Make it easy for your clients Link to heading

It’s all about the client. Make your data as easy to use as possible to the customer, and they’ll keep coming back. Data you can join to other data is valuable data, and data you can’t join isn’t. It’s that simple.

The customer must be able to join their data to your data. How? Through a common column, or key. This might be something specific to a customer’s data (easier to arrange if you’re small) or something that is commonly used.

The SIMPLE acronym for a good key Link to heading

  • Storable: key can be stored offline easily
  • Immutable: key doesn’t change over time
  • Meticulous (high precision): the key always refers to the same thing. This needs to be across systems, including systems you haven’t seen before. For example, your TFN is unique to you, or your ABN is unique to your business.
  • Portable: key can be moved easily across systems
  • Low-cost: key is cheap or free
  • Established (high-recall): key covers a lot of the population

Sometimes you sell data that relies on some other data to be useful. Make sure your customers also have the other data. For example, if your data is useful alongside Australian census data, you could give the customer both your data and census data. Make it easy for the customer to use your data.

What else makes it easy for the customer? There’s a few supporting documents that will help both them and you:

  • A data dictionary, with the names of the columns and what each one means
  • A document listing any data transformations you’ve done, such as deduplicating, UTC time conversions or missing value imputations
  • A document with a list of assumptions of the data, like “only one of these two columns can take a value” or “this column depends on Australian Census data”

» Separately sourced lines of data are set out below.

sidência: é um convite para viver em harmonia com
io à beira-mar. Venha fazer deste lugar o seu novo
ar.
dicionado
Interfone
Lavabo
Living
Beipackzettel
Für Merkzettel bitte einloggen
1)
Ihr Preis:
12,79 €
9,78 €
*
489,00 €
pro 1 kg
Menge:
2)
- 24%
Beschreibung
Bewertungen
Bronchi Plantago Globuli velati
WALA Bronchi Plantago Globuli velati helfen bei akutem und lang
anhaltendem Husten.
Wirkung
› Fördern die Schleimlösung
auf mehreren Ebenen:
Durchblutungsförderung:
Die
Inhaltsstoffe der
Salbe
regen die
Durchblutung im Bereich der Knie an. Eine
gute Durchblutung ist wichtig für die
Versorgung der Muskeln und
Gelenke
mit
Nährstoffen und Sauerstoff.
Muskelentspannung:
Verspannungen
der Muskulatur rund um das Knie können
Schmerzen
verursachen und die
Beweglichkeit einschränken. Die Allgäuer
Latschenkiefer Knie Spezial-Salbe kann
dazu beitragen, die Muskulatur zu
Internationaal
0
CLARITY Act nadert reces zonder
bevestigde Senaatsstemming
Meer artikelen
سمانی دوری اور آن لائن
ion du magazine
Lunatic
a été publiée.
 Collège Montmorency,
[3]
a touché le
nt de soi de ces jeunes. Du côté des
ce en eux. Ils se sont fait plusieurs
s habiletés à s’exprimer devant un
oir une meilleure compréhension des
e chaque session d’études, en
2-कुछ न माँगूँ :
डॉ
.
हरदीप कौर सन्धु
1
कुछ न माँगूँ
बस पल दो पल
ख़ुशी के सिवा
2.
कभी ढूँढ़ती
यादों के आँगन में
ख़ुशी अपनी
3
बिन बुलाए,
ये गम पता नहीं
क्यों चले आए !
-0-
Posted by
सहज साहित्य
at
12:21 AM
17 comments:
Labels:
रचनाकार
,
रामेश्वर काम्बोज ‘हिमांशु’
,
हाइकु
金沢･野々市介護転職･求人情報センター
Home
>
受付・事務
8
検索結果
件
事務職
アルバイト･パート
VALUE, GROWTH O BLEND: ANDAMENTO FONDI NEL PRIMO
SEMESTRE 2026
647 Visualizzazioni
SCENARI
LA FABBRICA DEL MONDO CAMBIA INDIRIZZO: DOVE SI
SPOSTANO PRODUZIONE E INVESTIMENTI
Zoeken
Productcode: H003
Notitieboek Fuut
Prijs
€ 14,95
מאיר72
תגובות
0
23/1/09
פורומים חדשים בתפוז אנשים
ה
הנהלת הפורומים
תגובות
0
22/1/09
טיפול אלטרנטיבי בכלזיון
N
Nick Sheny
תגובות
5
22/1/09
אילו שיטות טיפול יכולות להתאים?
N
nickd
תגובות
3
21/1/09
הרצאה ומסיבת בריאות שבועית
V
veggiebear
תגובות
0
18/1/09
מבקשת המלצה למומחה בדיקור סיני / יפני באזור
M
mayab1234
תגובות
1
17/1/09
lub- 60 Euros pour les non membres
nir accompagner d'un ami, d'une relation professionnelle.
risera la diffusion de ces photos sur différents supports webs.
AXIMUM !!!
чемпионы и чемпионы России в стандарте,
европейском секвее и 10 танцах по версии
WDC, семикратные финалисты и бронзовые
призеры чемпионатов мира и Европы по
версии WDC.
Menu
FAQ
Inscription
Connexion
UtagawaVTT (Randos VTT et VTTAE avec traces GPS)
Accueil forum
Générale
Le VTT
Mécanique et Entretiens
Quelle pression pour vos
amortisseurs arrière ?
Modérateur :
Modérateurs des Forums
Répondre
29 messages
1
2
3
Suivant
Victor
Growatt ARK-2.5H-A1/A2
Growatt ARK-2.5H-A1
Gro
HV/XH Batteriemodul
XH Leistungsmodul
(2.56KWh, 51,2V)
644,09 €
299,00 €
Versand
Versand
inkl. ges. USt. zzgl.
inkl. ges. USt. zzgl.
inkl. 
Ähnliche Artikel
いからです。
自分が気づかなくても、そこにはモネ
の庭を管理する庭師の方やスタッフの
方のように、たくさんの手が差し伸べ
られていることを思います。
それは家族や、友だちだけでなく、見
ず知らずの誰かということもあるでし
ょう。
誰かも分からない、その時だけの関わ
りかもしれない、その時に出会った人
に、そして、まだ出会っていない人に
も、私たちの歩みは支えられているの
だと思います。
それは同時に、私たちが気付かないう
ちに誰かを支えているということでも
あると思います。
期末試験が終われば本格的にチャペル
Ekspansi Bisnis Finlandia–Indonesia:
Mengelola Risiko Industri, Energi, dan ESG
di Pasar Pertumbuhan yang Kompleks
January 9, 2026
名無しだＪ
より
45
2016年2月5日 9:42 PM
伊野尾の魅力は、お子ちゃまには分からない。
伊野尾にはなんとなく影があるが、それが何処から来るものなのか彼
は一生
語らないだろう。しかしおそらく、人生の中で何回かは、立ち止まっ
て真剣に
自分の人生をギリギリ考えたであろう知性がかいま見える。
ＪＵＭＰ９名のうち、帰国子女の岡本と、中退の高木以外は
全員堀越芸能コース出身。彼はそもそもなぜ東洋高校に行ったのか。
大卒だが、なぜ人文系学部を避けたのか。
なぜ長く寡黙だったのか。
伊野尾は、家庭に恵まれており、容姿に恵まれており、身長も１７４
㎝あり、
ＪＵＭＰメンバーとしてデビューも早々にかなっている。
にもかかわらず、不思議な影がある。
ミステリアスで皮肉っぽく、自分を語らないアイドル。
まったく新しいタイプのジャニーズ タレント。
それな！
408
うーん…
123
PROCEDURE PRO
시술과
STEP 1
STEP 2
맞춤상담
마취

How does your customer get your data? There’s many delivery options, like an API, s3 storage, csv files, and so on. Just note this: customers want to try your data before they buy it. It is critical that you make this as easy as possible for them. You could have a freemium model, where you give them some data with the promise of much more when they pay. Or you could have a self-serve model, where the customer could look at data themselves using a web interface.

You can upsell to happy customers. If you are reliable, if the customer likes what they see, then they are more likely to buy from you again. The products you upsell, though, must have the same high quality. You’re better off not upselling than giving the customer something bad.

Protect yourself Link to heading

The most common way of protecting your data assets is with a data agreement.

A data agreement is a contract between you and the customer that specifies what they can do with the data. For example, they could stop resale of the data by the customer, or specify the data must be deleted after some period of time. Data agreements are common, but complicated, so have a lawyer draft these. It’s also a good idea to standardise them across customers, since it’ll take some time and effort to customise one for each customer.

It’s easy to copy data, so a customer might do it anyway and claim they didn’t. How could you prove the data was yours?

One way is to add a watermark to your dataset, like a few fake rows of data. For example, mapmakers might add fake streets into their maps, so if they see a map with those streets they know it’s theirs.

You could also do a different watermark for each individual customer. Then, if you find your data has been copied, you can see what customer took it.

Finally Link to heading

Starting a data business is a long road. Ensure you’re fully committed before you start. But it could very well be worth it.